Half way through the Safer Autonomous Systems project the third Network Wide Event took place once again online. Please find the details of the agenda and the activities executed by the consortium in the following post.
Unfortunately and due to the current situation in various countries of Europe, once again the SAS project Network Wide Event (NWE) was held online. The meeting was supposed to be a present one in the Bavarian city of Munich. That, despite the time of the year, would have gifted the attendees with blue sky and a small but beautiful view of the Alps. Although from a distance, the organization team made sure that the meeting could be as close as possible to a presential one assuring meaningful and fruitful exchange among the participants over the research progress and overall goals of the project. To kick-off the event on a good mood, the NWE also comprised a social activity for the ESRs on the first day.
To kick-off the event, the ESRs were greeted by the hosting team at Fraunhofer IKS and the Project Manager. After a review of the schedule and a warm welcome, the ESRs moved to the ESR council meeting. The discussions involved current topics faced by the ESRs such as secondments, productivity, and dissemination. To finish, a vote was taken to select the next ESR Representative.
Closing the morning Dr. Markus Burger presented the first soft-skill training on “Slidewriting – how to win your audience”, where he introduced how to better convey the intended information through the use of slide writing.
Figure 1. Capture from the “Slidewriting” soft-skill training.
During the afternoon, after the lunch break, Sabrina Reinhardt gave the second soft-skill training on “Presenting in different contexts” that was composed of two main topics “Authentic and unerring appearance at industrial clients” and “How to present and reach goals confidently in scientific conferences”.
Figure 2. Capture from the “Presenting” soft-skill training.
The first day ended with a social event for the ESRs where they were divided into two teams that competed against each other in a fun Quiz game.

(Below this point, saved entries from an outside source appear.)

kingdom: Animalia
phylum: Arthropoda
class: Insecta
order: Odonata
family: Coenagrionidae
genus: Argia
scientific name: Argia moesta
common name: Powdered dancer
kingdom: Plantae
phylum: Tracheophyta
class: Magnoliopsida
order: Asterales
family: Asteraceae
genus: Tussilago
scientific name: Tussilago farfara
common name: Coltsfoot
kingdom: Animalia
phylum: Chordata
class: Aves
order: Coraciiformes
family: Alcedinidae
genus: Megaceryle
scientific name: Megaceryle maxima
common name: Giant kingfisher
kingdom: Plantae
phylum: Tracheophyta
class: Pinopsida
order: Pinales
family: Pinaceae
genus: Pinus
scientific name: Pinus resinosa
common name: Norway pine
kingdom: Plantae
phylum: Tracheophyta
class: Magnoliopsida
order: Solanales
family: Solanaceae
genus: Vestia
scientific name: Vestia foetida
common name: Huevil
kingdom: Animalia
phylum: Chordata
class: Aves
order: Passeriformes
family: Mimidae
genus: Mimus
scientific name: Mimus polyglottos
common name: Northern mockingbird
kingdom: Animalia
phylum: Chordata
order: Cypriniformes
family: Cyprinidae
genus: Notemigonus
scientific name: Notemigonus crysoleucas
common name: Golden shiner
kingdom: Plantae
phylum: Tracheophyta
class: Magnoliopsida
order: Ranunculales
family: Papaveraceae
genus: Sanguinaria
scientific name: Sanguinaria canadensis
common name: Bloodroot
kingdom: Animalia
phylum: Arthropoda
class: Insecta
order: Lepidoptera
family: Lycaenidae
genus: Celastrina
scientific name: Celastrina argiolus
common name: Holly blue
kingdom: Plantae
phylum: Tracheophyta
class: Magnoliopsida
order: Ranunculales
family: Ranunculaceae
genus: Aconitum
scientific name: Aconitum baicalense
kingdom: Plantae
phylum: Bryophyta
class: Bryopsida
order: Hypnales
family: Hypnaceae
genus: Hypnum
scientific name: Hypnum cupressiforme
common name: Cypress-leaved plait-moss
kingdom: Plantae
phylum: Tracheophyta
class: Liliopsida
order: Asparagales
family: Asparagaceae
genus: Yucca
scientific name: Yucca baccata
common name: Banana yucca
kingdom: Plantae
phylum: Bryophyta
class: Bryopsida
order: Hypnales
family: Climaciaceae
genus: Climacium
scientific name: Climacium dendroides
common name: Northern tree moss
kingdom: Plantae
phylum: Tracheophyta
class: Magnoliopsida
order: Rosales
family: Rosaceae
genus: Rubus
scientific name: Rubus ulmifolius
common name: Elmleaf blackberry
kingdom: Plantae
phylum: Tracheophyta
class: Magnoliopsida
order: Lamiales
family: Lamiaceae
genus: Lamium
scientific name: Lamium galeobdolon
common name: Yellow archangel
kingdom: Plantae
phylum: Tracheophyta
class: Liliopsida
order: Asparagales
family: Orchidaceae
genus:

On day 2 the consortium was greeted by the Project Coordinator, Prof. Davy Pissoort, who presented the project’s Progress Report. After the update, the first five ESRs had their research progress presented to the consortium through pre-recorded presentations. The ESRs answered questions coming from the chat and also during the Q&A session after the five videos were shown. After the lunch pause, the Supervisory Board meeting took place followed by the presentations from four other ESRs and its respective Q&A session. The day concluded with the three Workpackage meetings and the reporting of their discussions on the plenary session.
Figure 3. Capture from the “Progress Report”.
Figure 4. Group Photo as conclusion from Day 2.
The third day started with the last 6 ESRs presentations and Q&A session. After that session, there was recap of the meeting, its goals and the future steps of the project. In the afternoon there was a Virtual Factory Tour AUDI Ingolstadt and the first Scientific/Technical training on “Safety and Reliability of Embedded Systems” presented by apl. Prof. Dr. habil. Mario Trapp.
Figure 5. Capture from a “Q&A Session” during Day 3.
Figure 6. Capture from the “Virtual AUDI tour” social event.
Figure 7. Capture from the “Safety and Reliability” S/T training.
The last day begun with the last soft-skill training presented by Claudia Ricci on the “New Work in Science: agile – what does it mean?”. To close the last morning, Prof. Dr. Stephan Günnemann gave a S/T training with a “Brief introduction to AI/ML” and also discussing related topics such as AI robustness, which is of most importance to many topics in the SAS project. After the lunch break, Michael Stiller gave the last NWE training on “Industry 4.0 – what does it actually mean?”.
Figure 8. Capture from the “New Work in Science” soft-skill training.
Figure 9. Capture from the “Introduction to ML” S/T training.
Figure 10. Capture from the “Industry 4.0” S/T training.
To close the event, the ESRs gathered with the management team to evaluate the NWE and review the communication strategy and the intermediate technical meetings among the ESRs.
About the Author: João Vitor Zacchi
João V. Zacchi graduated in Control and Automation at the Federal University of Santa Catarina, Brazil. He obtained his master’s degree in Electrical and Automation Engineering at the Toulouse Polytechnic Institute, France. For his master’s degree project, he developed code generators based on UML models to automate the testing on the adaptive layer of the ISIS project for the French space agency, the CNES.